**Required action**. Extract each line holding the word "Journal" from the entries.

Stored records
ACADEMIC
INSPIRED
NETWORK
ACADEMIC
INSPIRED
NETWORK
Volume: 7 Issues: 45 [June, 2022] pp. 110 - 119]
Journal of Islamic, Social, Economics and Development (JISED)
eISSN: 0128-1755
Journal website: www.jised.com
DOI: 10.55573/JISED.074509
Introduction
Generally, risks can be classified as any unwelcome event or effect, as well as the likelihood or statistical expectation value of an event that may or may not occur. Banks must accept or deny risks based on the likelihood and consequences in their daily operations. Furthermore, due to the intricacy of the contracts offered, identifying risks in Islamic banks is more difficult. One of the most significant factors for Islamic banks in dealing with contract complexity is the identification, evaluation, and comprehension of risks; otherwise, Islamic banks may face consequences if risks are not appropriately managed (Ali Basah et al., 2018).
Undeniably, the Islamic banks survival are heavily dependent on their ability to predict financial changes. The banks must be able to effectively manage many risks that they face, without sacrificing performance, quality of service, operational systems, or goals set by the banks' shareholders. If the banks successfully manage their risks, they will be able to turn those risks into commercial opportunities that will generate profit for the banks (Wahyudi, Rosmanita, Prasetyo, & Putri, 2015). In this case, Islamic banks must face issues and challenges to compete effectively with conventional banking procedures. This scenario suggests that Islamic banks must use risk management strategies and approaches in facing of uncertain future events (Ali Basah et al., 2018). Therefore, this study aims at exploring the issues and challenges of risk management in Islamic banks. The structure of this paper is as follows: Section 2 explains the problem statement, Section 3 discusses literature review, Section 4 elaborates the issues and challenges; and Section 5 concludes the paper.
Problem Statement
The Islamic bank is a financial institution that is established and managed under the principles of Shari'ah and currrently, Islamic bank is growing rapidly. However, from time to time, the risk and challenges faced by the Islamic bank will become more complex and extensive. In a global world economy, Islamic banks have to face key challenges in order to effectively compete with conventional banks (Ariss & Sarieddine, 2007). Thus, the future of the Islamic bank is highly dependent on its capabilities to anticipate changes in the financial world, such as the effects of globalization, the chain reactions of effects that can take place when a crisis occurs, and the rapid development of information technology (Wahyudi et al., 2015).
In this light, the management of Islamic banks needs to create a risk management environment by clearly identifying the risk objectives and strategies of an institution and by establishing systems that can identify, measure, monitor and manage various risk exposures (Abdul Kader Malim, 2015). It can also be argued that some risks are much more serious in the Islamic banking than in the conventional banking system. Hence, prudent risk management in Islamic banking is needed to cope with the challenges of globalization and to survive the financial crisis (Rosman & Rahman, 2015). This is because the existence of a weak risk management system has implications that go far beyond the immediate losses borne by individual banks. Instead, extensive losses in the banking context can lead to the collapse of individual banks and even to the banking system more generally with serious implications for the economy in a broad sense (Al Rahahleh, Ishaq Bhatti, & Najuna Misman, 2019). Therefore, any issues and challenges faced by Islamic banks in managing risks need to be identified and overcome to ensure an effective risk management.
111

**Exercise answer**.
Journal of Islamic, Social, Economics and Development (JISED)
Journal website: www.jised.com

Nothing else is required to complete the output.